After all, some of the biggest culprits guzzling the earth’s energy and water resources are man-made structures. The Index means that, for the first time, buildings in Malaysia can be assessed on their impact on the environment, and the construction of new buildings can be guided and managed to lessen their impact on their surroundings.
And not a moment too soon! The effects of climate change and the depletion of earth’s natural resources are keenly felt around the globe today. Malaysians too have experienced the consequences of unprecedented floods and landslides resulting from the mismanagement of and disregard for nature.
What’s perhaps more pertinent to us is that green dwellings can save us money. Because going green is not only about being environmentally responsible, it also yields huge savings for building owners – up to 30% savings in energy consumption, according to Dr Tan Loke Mun, past president of the Malaysian Institute of Architects (Pertubuhan Akitek Malaysia/PAM, pam.org.my).
For example, an intelligently built home that is orientated away from the sun, has sun-shading features, allows for natural ventilation, and has reflective internal surfaces to maximise daylight, does away with the need for artificial lighting during the day, and airconditioning.
This building can go further in lessening its impact on the earth by using environmentally friendly building materials and opting to be powered by renewable energy such as solar energy.
Tan explains that, while it is impossible to make green buildings mandatory in Malaysia as the country comprises widely diversified cities, towns, and villages with a multitude of buildings, Malaysians themselves will come to want such structures.
“I believe Malaysians will care about having green buildings because it offers practical savings for us,” argue Tan.
“Many homes in the Klang Valley have already incorporated insulation in their roofs and solar panels. Green homes are not necessarily more expensive; it’s only about 3% to 15% of additional cost, which they can easily recover in utility bill savings.”
Another aspect that will be covered by the Green Building Index is that of transportation.
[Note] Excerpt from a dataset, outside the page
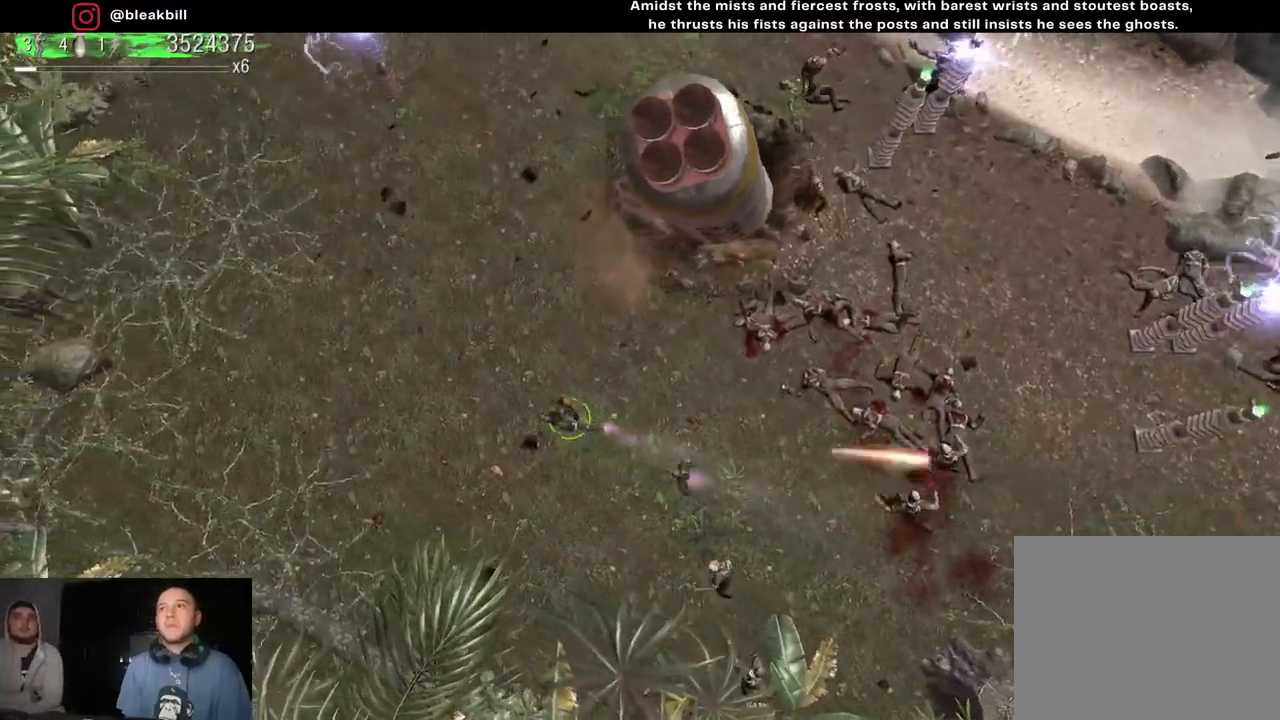
{"buttons": [], "left_stick": "up-left", "right_stick": "down-right", "events": [[317, "right_stick", "down-right"]]}
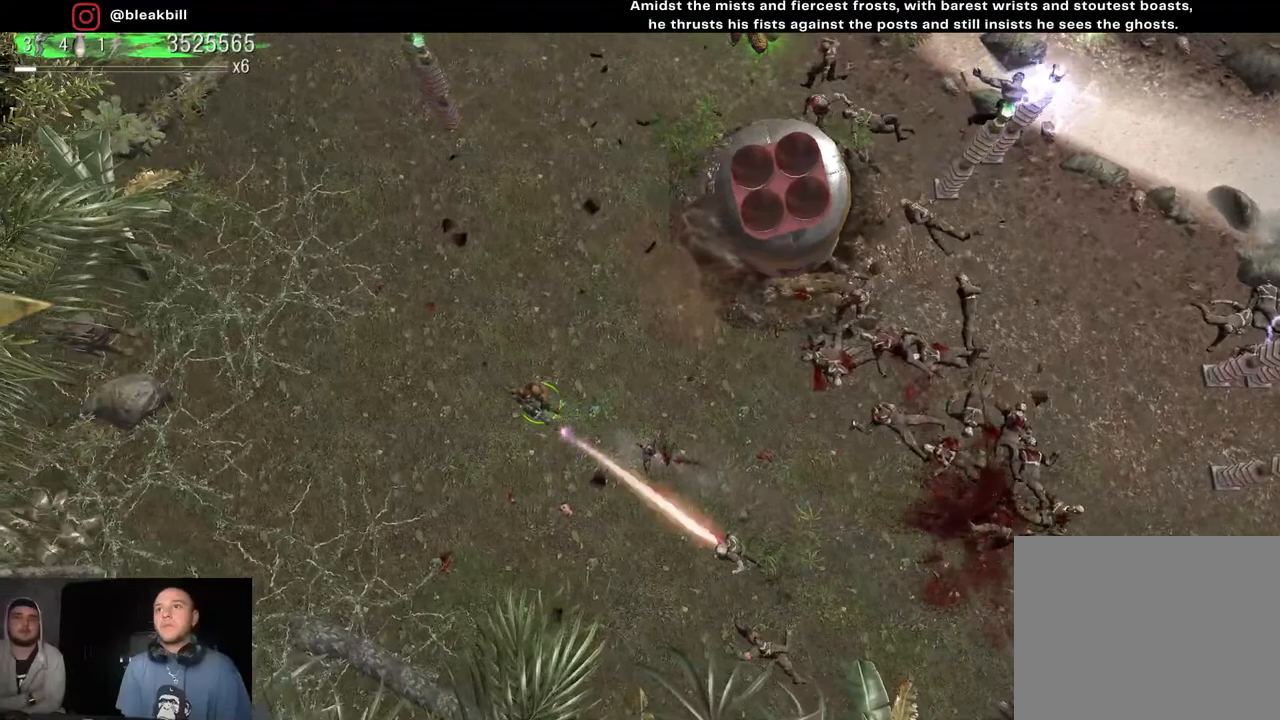
{"buttons": [], "left_stick": "up-left", "right_stick": "down-right", "events": [[217, "left_stick", "up"], [350, "left_stick", "up-left"]]}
Architect Chan Seong Aun explains how public transportation accessibility in a housing project has important environmental and monetary impacts.
“Transportation constitutes 40% to 70% of household energy use,” he says. “A family makes about five to 10 trips daily shuttling to work and back, shopping, buying groceries, sending children to school, and tuition classes, and other activities.”
An effectively planned neighbourhood can reduce such energy costs by clustering activity areas sensibly – having small shopping areas within walking distance of a certain number of houses, for instance.
Another way of saving lies in construction materials, the cost of which will only keep going up in the future.
Says Tan, “We have been throwing away useable materials that can be recycled into building materials, such as steel and timber. There are many possibilities of becoming more sustainable, and the Green Building Index is one of the steps.”